Vragen in dit kader zouden kunnen zijn:


·Hoe dient de EU zich op te stellen t.a.v. integratie-pogingen binnen het GOS en in het bijzonder: wat is voor de EU wel en niet in strijd met integratie in westelijke Europese kaders?


·Wat betekent e.e.a. voor WTO-toetreding van de desbetreffende landen, inclusief Rusland?

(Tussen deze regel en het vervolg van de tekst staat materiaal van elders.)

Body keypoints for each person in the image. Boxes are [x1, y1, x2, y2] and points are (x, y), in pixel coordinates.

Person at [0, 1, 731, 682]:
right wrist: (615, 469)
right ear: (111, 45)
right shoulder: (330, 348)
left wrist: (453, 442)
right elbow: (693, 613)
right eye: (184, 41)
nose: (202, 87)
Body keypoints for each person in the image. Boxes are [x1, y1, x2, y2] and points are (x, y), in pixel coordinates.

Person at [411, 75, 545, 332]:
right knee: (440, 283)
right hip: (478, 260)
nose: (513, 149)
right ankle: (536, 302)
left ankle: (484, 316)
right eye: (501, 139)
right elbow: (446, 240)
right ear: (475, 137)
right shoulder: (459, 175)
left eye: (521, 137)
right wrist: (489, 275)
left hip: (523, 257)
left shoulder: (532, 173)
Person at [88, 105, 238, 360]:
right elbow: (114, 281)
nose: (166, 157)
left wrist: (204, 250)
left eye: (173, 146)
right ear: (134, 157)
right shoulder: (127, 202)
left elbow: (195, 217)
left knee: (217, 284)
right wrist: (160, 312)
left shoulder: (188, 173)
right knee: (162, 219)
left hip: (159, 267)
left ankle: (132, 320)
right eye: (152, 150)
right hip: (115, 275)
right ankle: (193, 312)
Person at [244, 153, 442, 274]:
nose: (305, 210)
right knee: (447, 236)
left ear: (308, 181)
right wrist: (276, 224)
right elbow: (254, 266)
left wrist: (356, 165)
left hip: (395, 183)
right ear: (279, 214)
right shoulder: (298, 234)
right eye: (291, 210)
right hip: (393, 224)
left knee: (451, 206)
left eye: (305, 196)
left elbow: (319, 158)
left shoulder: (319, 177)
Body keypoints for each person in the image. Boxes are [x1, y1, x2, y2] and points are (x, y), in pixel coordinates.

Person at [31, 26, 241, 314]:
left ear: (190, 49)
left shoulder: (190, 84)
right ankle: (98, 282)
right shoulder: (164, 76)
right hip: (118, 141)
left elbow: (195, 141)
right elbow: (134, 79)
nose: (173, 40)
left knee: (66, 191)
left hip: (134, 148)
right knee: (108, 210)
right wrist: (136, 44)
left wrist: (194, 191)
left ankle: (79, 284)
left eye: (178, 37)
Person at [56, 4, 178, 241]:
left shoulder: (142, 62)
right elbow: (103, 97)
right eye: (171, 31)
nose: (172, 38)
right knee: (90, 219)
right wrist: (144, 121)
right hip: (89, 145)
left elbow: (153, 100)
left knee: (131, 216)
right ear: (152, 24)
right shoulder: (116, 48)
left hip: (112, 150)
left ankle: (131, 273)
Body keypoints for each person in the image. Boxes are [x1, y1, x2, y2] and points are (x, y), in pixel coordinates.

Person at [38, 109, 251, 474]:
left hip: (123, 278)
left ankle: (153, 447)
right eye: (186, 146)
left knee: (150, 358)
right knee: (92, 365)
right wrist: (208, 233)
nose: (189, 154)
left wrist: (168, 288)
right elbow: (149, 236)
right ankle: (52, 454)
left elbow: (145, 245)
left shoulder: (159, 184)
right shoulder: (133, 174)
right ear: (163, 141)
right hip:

·Hoe dient de EU om te gaan met druk die Rusland uitoefent op landen van het "Wider Europe"; dient de EU de betreffende landen speciale ondersteuning te verlenen om dergelijke druk beter het hoofd te kunnen bieden?


·Hoe zou EU alsnog een meer coöperatieve opstelling van Rusland kunnen bevorderen bij samenwerking om bevroren conflicten in GOS-staten (in dit kader met name Moldavië/Transdnjestrië) op te lossen?

Uitbreiding van "Wider Europe" tot de Zuidelijke Kaukasus?

De EU heeft zich recentelijk actiever betoond met betrekking tot de Zuidelijke Kaukasus. Benoeming van een Speciale Vertegenwoordiger, de Finse Ambassadeur Talvitie, past in dit kader. In gesprekken met de drie landen in kwestie (Armenië, Azerbajdzjan en Georgië) bleek duidelijk hun wens om het "Wider Europe" concept ook uit te breiden tot de Zuidelijke Kaukasus. De RAZEB heeft hiertoe de ruimte steeds opengelaten en naar aanleiding van de recente ontwikkelingen in Georgië aanvaard, dat tijdens het Ierse Voorzitterschap een besluit hierover zal worden genomen.

Hierbij doet zich tevens de vraag voor, of en zo ja hoe kan worden gedifferentieerd tussen de Zuid-Kaukasische landen en welke conditionaliteit zal gelden voor uitwerking van concrete Actieplannen? Overigens zijn alle drie Zuid-Kaukasische landen partner van de EU in het kader van een PCA en zijn zij ook alle lid van de Raad van Europa.